====== Dataset extract ======

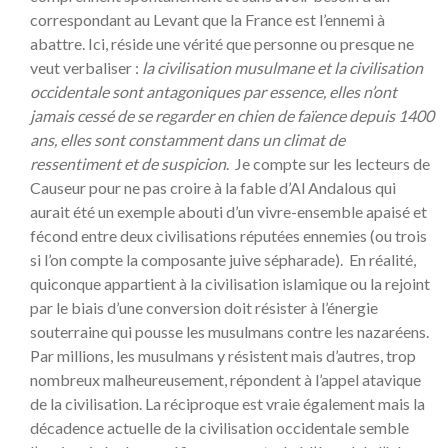
correspondant au Levant que la France est l’ennemi à
abattre. Ici, réside une vérité que personne ou presque ne
veut verbaliser :
la civilisation musulmane et la civilisation
occidentale sont antagoniques par essence, elles n’ont
jamais cessé de se regarder en chien de faïence depuis 1400
ans, elles sont constamment dans un climat de
ressentiment et de suspicion
. Je compte sur les lecteurs de
Causeur pour ne pas croire à la fable d’Al Andalous qui
aurait été un exemple abouti d’un vivre-ensemble apaisé et
fécond entre deux civilisations réputées ennemies (ou trois
si l’on compte la composante juive sépharade). En réalité,
quiconque appartient à la civilisation islamique ou la rejoint
par le biais d’une conversion doit résister à l’énergie
souterraine qui pousse les musulmans contre les nazaréens.
Par millions, les musulmans y résistent mais d’autres, trop
nombreux malheureusement, répondent à l’appel atavique
de la civilisation. La réciproque est vraie également mais la
décadence actuelle de la civilisation occidentale semble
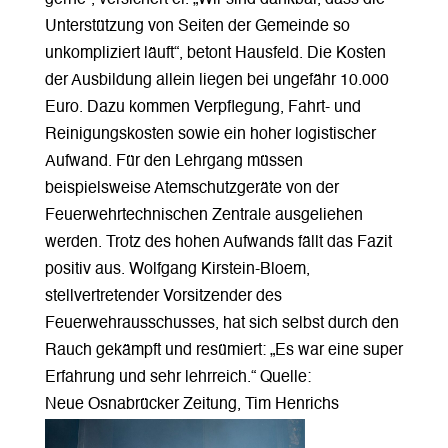
Unterstützung von Seiten der Gemeinde so
unkompliziert läuft“, betont Hausfeld. Die Kosten
der Ausbildung allein liegen bei ungefähr 10.000
Euro. Dazu kommen Verpflegung, Fahrt- und
Reinigungskosten sowie ein hoher logistischer
Aufwand. Für den Lehrgang müssen
beispielsweise Atemschutzgeräte von der
Feuerwehrtechnischen Zentrale ausgeliehen
werden. Trotz des hohen Aufwands fällt das Fazit
positiv aus. Wolfgang Kirstein-Bloem,
stellvertretender Vorsitzender des
Feuerwehrausschusses, hat sich selbst durch den
Rauch gekämpft und resümiert: „Es war eine super
Erfahrung und sehr lehrreich.“ Quelle:
Neue Osnabrücker Zeitung, Tim Henrichs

======

◆ **Work task**:
When you reach the line that contains "nombreux malheureusement, répondent", start reproducing, and continue word for word to the end of the records; skip all pictures.

◆ **Solved problem**:
nombreux malheureusement, répondent à l’appel atavique
de la civilisation. La réciproque est vraie également mais la
décadence actuelle de la civilisation occidentale semble
Unterstützung von Seiten der Gemeinde so
unkompliziert läuft“, betont Hausfeld. Die Kosten
der Ausbildung allein liegen bei ungefähr 10.000
Euro. Dazu kommen Verpflegung, Fahrt- und
Reinigungskosten sowie ein hoher logistischer
Aufwand. Für den Lehrgang müssen
beispielsweise Atemschutzgeräte von der
Feuerwehrtechnischen Zentrale ausgeliehen
werden. Trotz des hohen Aufwands fällt das Fazit
positiv aus. Wolfgang Kirstein-Bloem,
stellvertretender Vorsitzender des
Feuerwehrausschusses, hat sich selbst durch den
Rauch gekämpft und resümiert: „Es war eine super
Erfahrung und sehr lehrreich.“ Quelle:
Neue Osnabrücker Zeitung, Tim Henrichs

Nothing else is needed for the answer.